John Keyes wrote:

One of the failing unit tests on the ROXSPRING branch was the
testWithOption method on CommandLineDefaultsTests.  The reason
it failed was the default value set during Option construction
was not accessible to CommandLine.getValue.  So to make this
information accessible I propose we add a getArgument method to
Parent and getDefaults to Argument.  To see if any default
during construction we simply do:

  if (option instanceof Parent) {
    Argument arg = ((Parent) option).getArgument();
    List defaults = arg.getDefaults();
  }

Did you have a different idea about how to resolve this Rob?

Yeah - I had half a plan last week but didn't get around to sending the email...


My main reason for writing the CommandLineDefaultsTest was that I felt the combination of 4 different ways to specify defaults was confusing. Last week I thought we could reduce this to 3 but tonight I'm thinking that 2 might be a possibility. Here are the 4 sources as they stand (or as I understand them):

A. Specified at interrogation time (using the overloaded accessor methods in CommandLine)
B. CommandLine chains using push/set/addDefaultCommandLine(..)
C. Defaults instances from properties and preferences
D. Specified at option construction time: argumentBuilder.withDefault(Object)

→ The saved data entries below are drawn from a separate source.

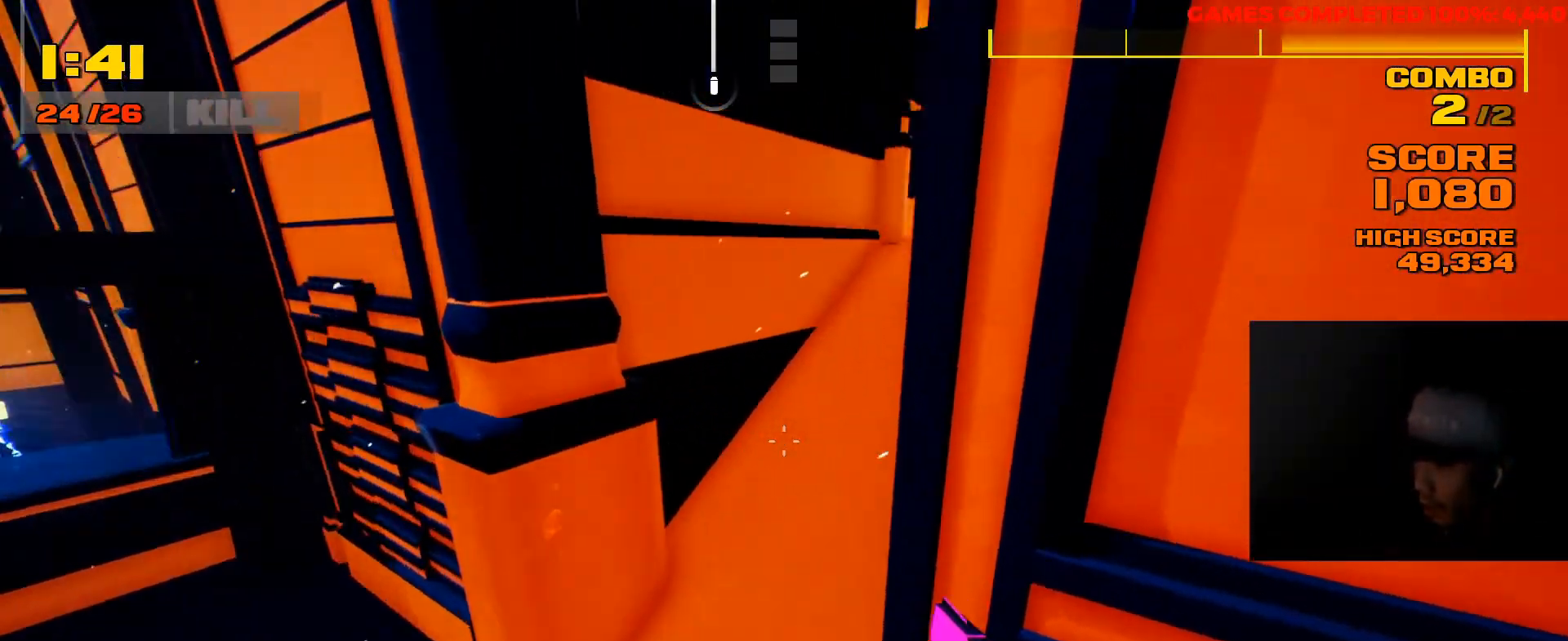
{"keys": ["d", "w"], "mouse": ["left"], "events": [[450, "mouse_left", "down"], [483, "d", "down"]]}
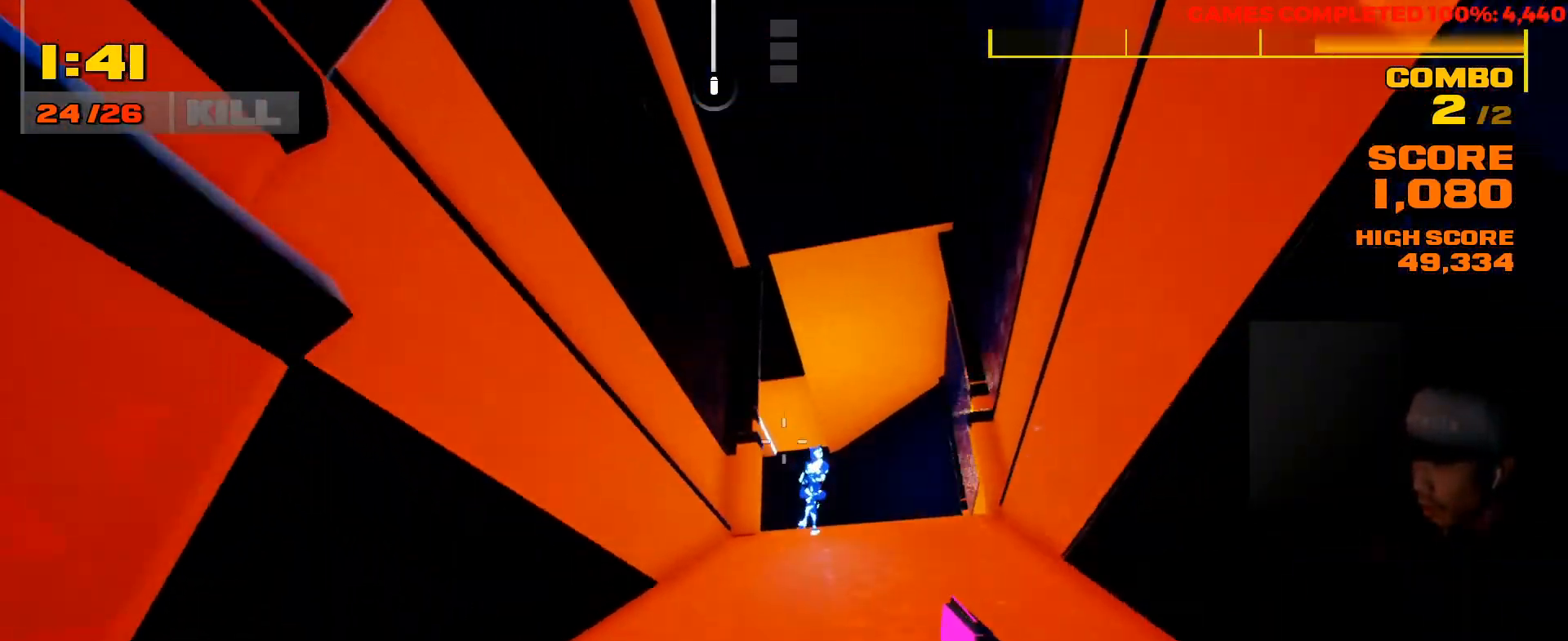
{"keys": ["d", "w"], "mouse": [], "events": [[17, "mouse_left", "up"], [83, "mouse_left", "down"], [150, "mouse_left", "up"], [217, "mouse_left", "down"], [283, "mouse_left", "up"], [383, "mouse_left", "down"], [450, "mouse_left", "up"]]}
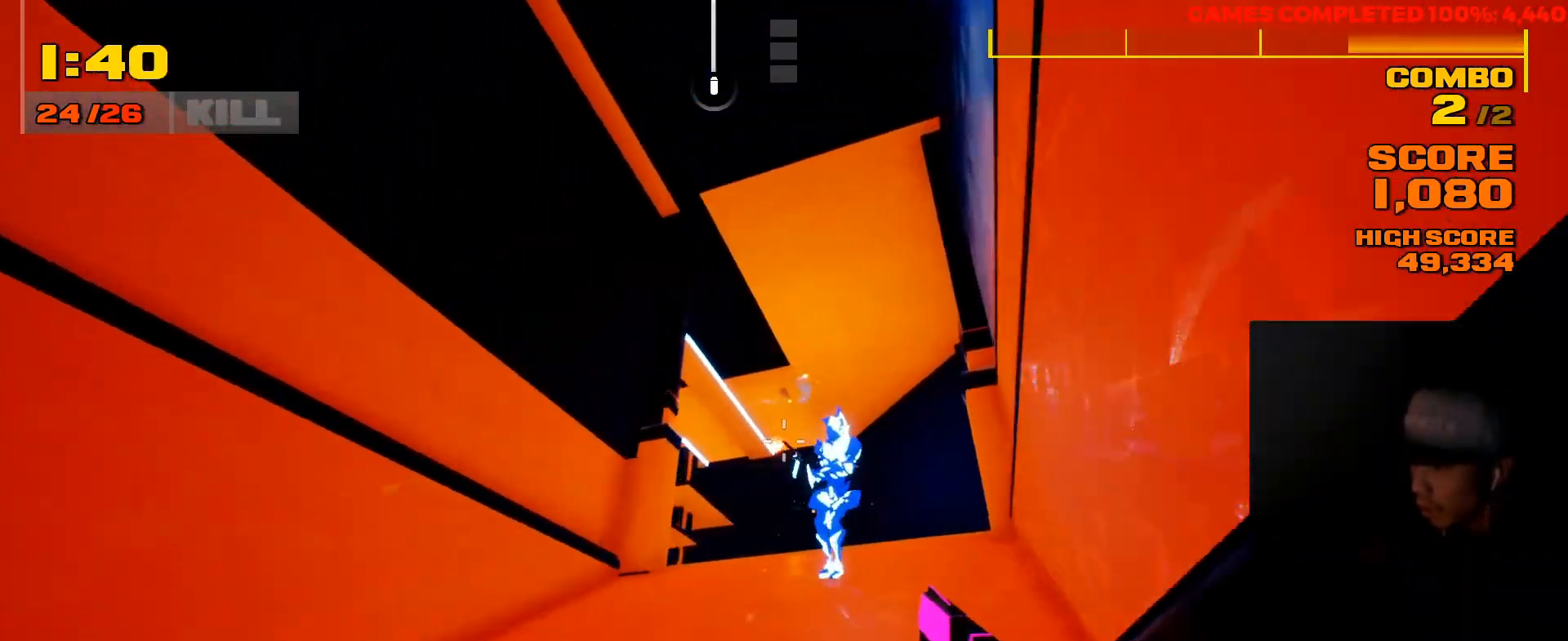
{"keys": ["w"], "mouse": [], "events": [[17, "mouse_left", "down"], [100, "mouse_left", "up"], [167, "mouse_left", "down"], [233, "mouse_left", "up"], [300, "mouse_left", "down"], [333, "d", "up"], [367, "mouse_left", "up"], [433, "mouse_left", "down"], [500, "mouse_left", "up"]]}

A is a very simple and intuitive way for people to get the values they expect without involving themselves with the alternative systems. I'd like to keep this mechanism as it is.

I think B & C should be combined into a single mechanism. They both appear to be tackling the same basic problem - applying defaults independantly of interrogation and option construction. B has two main advantages that I can see; the first is that by using CommandLine as the vehicle it opens the door to supplying defaults for non-arguments (on/off for switches and potentially "presence" for simple Command / DefaultOpitions). B's second advantage is that the chain of objects allows a customisable precedence order to be set for defaults (think user vs project vs system vs site defaults). Of course the huige advantage of C is that implementations exist for Properties and Preferences. I propose we build a new "DefaultingCommandLine" implementation of CommandLine that simply manages and delegates to a List of CommandLine instances; this would mean that we can simplify the CommandLine interface to not have the add/set/pushDefaultCommandLine methods. Then we convert the Defaults implementations into simple CommandLine implementations, supply defaults for non-arguments in 2.1 or later. This would allow a more flexible system with at least the current functionality and less overall complexity (IMO).

If we go the route mentioned above then fitting in the construction-time defaults might be a little difficult. An approach that occured to me tonight is that we could add a new method to Option along the lines of defaults(WriteableCommandLine) that would implement the same structure walking as process(..) but us used simply to build a WriteableCommandLine of the construction time defaults.

These in combination allow the user's experience of defaults to be reduced to three mechanisms A, B/C, D while the code would be pretty much simplified to two A, B/C/D.

Make sense? over ambitious? or plain missing the point? - thoughts welcome!